• [WHAT YOU HAVE TO DO]: Line by line, transcribe the listing below exactly.

• [DATA EXCERPTS]:
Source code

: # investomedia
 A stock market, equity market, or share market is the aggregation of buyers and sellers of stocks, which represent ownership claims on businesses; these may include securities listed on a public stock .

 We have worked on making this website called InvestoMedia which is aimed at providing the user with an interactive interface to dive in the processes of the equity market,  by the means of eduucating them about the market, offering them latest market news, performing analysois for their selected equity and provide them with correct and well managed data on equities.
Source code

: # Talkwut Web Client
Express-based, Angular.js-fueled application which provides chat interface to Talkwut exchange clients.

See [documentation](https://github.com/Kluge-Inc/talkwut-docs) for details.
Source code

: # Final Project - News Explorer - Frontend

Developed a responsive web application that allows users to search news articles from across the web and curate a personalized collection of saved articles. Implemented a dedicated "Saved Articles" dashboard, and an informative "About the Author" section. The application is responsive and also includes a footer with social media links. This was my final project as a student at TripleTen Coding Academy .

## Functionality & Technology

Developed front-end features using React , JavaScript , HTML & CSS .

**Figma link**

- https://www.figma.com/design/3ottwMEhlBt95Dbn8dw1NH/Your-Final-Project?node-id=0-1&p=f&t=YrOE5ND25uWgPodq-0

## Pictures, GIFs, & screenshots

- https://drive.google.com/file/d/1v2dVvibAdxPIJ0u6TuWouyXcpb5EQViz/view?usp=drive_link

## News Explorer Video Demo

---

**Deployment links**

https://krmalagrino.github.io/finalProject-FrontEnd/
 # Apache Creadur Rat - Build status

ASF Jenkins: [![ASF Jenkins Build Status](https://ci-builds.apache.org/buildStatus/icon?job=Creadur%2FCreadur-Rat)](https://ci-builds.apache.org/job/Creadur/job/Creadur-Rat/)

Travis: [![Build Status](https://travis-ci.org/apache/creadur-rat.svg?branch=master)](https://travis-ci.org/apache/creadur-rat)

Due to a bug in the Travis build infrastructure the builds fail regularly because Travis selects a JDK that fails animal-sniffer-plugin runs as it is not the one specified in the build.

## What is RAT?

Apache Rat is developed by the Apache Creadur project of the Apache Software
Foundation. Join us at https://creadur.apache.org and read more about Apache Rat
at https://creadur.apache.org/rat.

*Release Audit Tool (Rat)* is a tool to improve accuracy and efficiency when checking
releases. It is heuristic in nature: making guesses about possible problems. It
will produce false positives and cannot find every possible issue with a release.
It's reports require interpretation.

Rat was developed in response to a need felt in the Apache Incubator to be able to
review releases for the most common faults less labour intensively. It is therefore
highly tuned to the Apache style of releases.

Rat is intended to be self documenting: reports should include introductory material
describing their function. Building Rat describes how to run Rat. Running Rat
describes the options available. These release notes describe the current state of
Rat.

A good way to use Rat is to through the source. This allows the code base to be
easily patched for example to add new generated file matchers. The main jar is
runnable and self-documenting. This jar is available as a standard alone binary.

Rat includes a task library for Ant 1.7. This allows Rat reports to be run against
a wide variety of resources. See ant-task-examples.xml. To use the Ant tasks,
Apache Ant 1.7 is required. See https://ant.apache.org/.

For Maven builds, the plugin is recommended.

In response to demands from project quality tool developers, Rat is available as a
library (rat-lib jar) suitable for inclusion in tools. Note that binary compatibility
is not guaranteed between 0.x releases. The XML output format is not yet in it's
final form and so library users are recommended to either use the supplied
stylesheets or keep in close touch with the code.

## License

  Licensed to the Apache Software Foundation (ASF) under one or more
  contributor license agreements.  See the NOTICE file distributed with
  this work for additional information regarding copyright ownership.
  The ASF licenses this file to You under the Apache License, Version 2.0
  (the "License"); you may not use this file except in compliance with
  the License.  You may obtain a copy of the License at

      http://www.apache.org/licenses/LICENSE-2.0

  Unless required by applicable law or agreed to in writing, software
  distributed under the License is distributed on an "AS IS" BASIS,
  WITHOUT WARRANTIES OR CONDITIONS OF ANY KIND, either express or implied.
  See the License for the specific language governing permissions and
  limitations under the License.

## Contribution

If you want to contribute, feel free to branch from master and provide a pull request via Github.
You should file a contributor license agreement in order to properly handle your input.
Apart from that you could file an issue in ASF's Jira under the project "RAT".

• [EXERCISE RESPONSE]:
Source code

: # investomedia
 A stock market, equity market, or share market is the aggregation of buyers and sellers of stocks, which represent ownership claims on businesses; these may include securities listed on a public stock .

 We have worked on making this website called InvestoMedia which is aimed at providing the user with an interactive interface to dive in the processes of the equity market,  by the means of eduucating them about the market, offering them latest market news, performing analysois for their selected equity and provide them with correct and well managed data on equities.
Source code

: # Talkwut Web Client
Express-based, Angular.js-fueled application which provides chat interface to Talkwut exchange clients.

See [documentation](https://github.com/Kluge-Inc/talkwut-docs) for details.
Source code

: # Final Project - News Explorer - Frontend

Developed a responsive web application that allows users to search news articles from across the web and curate a personalized collection of saved articles. Implemented a dedicated "Saved Articles" dashboard, and an informative "About the Author" section. The application is responsive and also includes a footer with social media links. This was my final project as a student at TripleTen Coding Academy .

## Functionality & Technology

Developed front-end features using React , JavaScript , HTML & CSS .

**Figma link**

- https://www.figma.com/design/3ottwMEhlBt95Dbn8dw1NH/Your-Final-Project?node-id=0-1&p=f&t=YrOE5ND25uWgPodq-0

## Pictures, GIFs, & screenshots

- https://drive.google.com/file/d/1v2dVvibAdxPIJ0u6TuWouyXcpb5EQViz/view?usp=drive_link

## News Explorer Video Demo

---

**Deployment links**

https://krmalagrino.github.io/finalProject-FrontEnd/
 # Apache Creadur Rat - Build status

ASF Jenkins: [![ASF Jenkins Build Status](https://ci-builds.apache.org/buildStatus/icon?job=Creadur%2FCreadur-Rat)](https://ci-builds.apache.org/job/Creadur/job/Creadur-Rat/)

Travis: [![Build Status](https://travis-ci.org/apache/creadur-rat.svg?branch=master)](https://travis-ci.org/apache/creadur-rat)

Due to a bug in the Travis build infrastructure the builds fail regularly because Travis selects a JDK that fails animal-sniffer-plugin runs as it is not the one specified in the build.

## What is RAT?

Apache Rat is developed by the Apache Creadur project of the Apache Software
Foundation. Join us at https://creadur.apache.org and read more about Apache Rat
at https://creadur.apache.org/rat.

*Release Audit Tool (Rat)* is a tool to improve accuracy and efficiency when checking
releases. It is heuristic in nature: making guesses about possible problems. It
will produce false positives and cannot find every possible issue with a release.
It's reports require interpretation.

Rat was developed in response to a need felt in the Apache Incubator to be able to
review releases for the most common faults less labour intensively. It is therefore
highly tuned to the Apache style of releases.

Rat is intended to be self documenting: reports should include introductory material
describing their function. Building Rat describes how to run Rat. Running Rat
describes the options available. These release notes describe the current state of
Rat.

A good way to use Rat is to through the source. This allows the code base to be
easily patched for example to add new generated file matchers. The main jar is
runnable and self-documenting. This jar is available as a standard alone binary.

Rat includes a task library for Ant 1.7. This allows Rat reports to be run against
a wide variety of resources. See ant-task-examples.xml. To use the Ant tasks,
Apache Ant 1.7 is required. See https://ant.apache.org/.

For Maven builds, the plugin is recommended.

In response to demands from project quality tool developers, Rat is available as a
library (rat-lib jar) suitable for inclusion in tools. Note that binary compatibility
is not guaranteed between 0.x releases. The XML output format is not yet in it's
final form and so library users are recommended to either use the supplied
stylesheets or keep in close touch with the code.

## License

  Licensed to the Apache Software Foundation (ASF) under one or more
  contributor license agreements.  See the NOTICE file distributed with
  this work for additional information regarding copyright ownership.
  The ASF licenses this file to You under the Apache License, Version 2.0
  (the "License"); you may not use this file except in compliance with
  the License.  You may obtain a copy of the License at

      http://www.apache.org/licenses/LICENSE-2.0

  Unless required by applicable law or agreed to in writing, software
  distributed under the License is distributed on an "AS IS" BASIS,
  WITHOUT WARRANTIES OR CONDITIONS OF ANY KIND, either express or implied.
  See the License for the specific language governing permissions and
  limitations under the License.

## Contribution

If you want to contribute, feel free to branch from master and provide a pull request via Github.
You should file a contributor license agreement in order to properly handle your input.
Apart from that you could file an issue in ASF's Jira under the project "RAT".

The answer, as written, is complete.